### Prompt
Write out the items below from their first line through the line that contains "và Ứng xử, bước tiến mới trong", including both ends, reproducing each line without any change.

[Records supplied Boundary: Start]

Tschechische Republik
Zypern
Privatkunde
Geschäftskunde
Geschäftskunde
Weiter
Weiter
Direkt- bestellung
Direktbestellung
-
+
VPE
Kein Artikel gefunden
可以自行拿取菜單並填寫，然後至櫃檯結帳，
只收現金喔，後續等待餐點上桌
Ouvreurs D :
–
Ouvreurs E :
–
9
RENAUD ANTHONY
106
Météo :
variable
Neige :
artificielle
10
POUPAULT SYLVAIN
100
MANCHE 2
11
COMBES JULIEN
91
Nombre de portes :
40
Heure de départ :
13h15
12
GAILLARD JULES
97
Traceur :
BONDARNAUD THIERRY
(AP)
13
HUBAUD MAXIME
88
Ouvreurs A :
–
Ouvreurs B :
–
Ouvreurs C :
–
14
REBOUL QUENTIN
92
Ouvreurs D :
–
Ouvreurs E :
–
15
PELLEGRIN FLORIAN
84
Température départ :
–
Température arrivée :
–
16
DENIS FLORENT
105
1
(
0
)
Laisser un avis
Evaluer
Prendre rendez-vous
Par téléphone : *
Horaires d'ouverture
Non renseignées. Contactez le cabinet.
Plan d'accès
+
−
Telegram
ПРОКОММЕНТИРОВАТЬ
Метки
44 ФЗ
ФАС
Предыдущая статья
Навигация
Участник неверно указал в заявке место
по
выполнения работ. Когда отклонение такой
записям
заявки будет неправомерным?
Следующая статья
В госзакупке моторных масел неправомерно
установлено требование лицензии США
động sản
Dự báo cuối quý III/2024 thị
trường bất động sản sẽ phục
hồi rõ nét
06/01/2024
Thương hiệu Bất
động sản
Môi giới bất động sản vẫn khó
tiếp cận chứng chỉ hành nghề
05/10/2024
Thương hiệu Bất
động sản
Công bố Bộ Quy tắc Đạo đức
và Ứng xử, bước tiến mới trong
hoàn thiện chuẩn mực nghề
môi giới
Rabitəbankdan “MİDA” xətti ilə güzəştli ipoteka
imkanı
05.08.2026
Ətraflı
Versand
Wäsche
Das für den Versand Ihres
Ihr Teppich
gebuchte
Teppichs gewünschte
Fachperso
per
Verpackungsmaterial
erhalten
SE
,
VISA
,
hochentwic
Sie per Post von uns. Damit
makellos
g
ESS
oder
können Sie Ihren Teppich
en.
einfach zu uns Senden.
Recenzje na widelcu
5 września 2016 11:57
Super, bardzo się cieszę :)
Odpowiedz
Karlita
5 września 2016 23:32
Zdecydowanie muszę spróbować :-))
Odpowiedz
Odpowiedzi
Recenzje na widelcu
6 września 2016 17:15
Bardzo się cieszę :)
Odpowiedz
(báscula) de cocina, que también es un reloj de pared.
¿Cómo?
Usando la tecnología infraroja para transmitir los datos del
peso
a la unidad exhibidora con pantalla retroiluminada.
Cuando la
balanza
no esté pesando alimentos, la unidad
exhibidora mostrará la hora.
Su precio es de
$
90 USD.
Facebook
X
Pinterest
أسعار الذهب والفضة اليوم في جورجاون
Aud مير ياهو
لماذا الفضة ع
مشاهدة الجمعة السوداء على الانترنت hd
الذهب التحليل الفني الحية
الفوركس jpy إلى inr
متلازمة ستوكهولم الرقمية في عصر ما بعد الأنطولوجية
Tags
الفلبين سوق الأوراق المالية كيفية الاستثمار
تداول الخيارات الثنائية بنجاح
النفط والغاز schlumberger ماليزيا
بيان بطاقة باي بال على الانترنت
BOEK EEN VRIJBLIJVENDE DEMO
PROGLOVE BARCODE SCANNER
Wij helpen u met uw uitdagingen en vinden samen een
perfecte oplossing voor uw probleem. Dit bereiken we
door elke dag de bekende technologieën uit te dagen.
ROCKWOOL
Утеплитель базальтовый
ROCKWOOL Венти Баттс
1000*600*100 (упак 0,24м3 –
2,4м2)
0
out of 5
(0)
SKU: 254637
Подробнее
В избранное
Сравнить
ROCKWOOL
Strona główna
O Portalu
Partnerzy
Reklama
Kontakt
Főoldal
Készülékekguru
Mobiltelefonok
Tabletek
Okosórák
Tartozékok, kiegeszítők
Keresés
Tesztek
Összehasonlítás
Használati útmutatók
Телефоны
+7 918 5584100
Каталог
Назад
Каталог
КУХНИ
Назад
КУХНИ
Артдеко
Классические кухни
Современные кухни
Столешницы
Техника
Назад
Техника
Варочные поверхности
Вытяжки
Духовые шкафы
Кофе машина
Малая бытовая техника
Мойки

[Records supplied Boundary: End]

### Solution for this exercise
Tschechische Republik
Zypern
Privatkunde
Geschäftskunde
Geschäftskunde
Weiter
Weiter
Direkt- bestellung
Direktbestellung
-
+
VPE
Kein Artikel gefunden
可以自行拿取菜單並填寫，然後至櫃檯結帳，
只收現金喔，後續等待餐點上桌
Ouvreurs D :
–
Ouvreurs E :
–
9
RENAUD ANTHONY
106
Météo :
variable
Neige :
artificielle
10
POUPAULT SYLVAIN
100
MANCHE 2
11
COMBES JULIEN
91
Nombre de portes :
40
Heure de départ :
13h15
12
GAILLARD JULES
97
Traceur :
BONDARNAUD THIERRY
(AP)
13
HUBAUD MAXIME
88
Ouvreurs A :
–
Ouvreurs B :
–
Ouvreurs C :
–
14
REBOUL QUENTIN
92
Ouvreurs D :
–
Ouvreurs E :
–
15
PELLEGRIN FLORIAN
84
Température départ :
–
Température arrivée :
–
16
DENIS FLORENT
105
1
(
0
)
Laisser un avis
Evaluer
Prendre rendez-vous
Par téléphone : *
Horaires d'ouverture
Non renseignées. Contactez le cabinet.
Plan d'accès
+
−
Telegram
ПРОКОММЕНТИРОВАТЬ
Метки
44 ФЗ
ФАС
Предыдущая статья
Навигация
Участник неверно указал в заявке место
по
выполнения работ. Когда отклонение такой
записям
заявки будет неправомерным?
Следующая статья
В госзакупке моторных масел неправомерно
установлено требование лицензии США
động sản
Dự báo cuối quý III/2024 thị
trường bất động sản sẽ phục
hồi rõ nét
06/01/2024
Thương hiệu Bất
động sản
Môi giới bất động sản vẫn khó
tiếp cận chứng chỉ hành nghề
05/10/2024
Thương hiệu Bất
động sản
Công bố Bộ Quy tắc Đạo đức
và Ứng xử, bước tiến mới trong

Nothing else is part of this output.